INSTRUCTIONS FOR THE TASK: In the records that follow, the lines from the one containing "Контент-менеджер (наполнение сайтов)" to the one containing "Помощник специалиста по репутации", inclusive, are to be given again exactly.

DATA EXTRACTS:

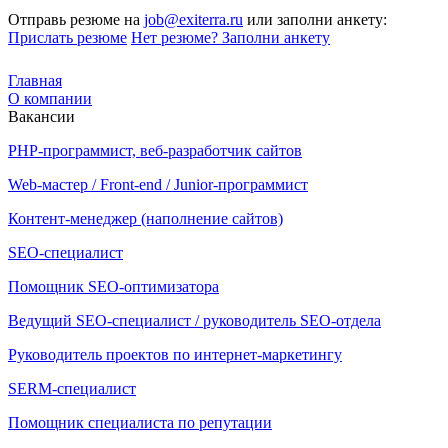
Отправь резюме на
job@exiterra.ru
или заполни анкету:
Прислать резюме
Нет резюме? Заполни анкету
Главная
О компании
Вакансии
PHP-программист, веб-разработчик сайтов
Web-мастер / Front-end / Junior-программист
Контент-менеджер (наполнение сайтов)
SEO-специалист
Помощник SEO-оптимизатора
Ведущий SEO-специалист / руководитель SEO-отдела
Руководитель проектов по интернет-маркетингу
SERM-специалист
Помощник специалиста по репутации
--
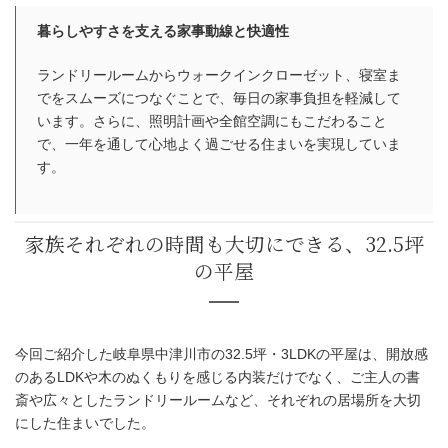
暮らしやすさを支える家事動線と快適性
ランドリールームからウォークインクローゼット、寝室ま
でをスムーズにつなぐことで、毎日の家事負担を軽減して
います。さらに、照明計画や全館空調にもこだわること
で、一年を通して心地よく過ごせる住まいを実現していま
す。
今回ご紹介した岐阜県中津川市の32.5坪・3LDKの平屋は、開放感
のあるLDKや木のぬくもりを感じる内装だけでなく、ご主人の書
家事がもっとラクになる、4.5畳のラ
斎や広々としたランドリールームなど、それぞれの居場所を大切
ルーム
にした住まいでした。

EXERCISE RESPONSE:
Контент-менеджер (наполнение сайтов)
SEO-специалист
Помощник SEO-оптимизатора
Ведущий SEO-специалист / руководитель SEO-отдела
Руководитель проектов по интернет-маркетингу
SERM-специалист
Помощник специалиста по репутации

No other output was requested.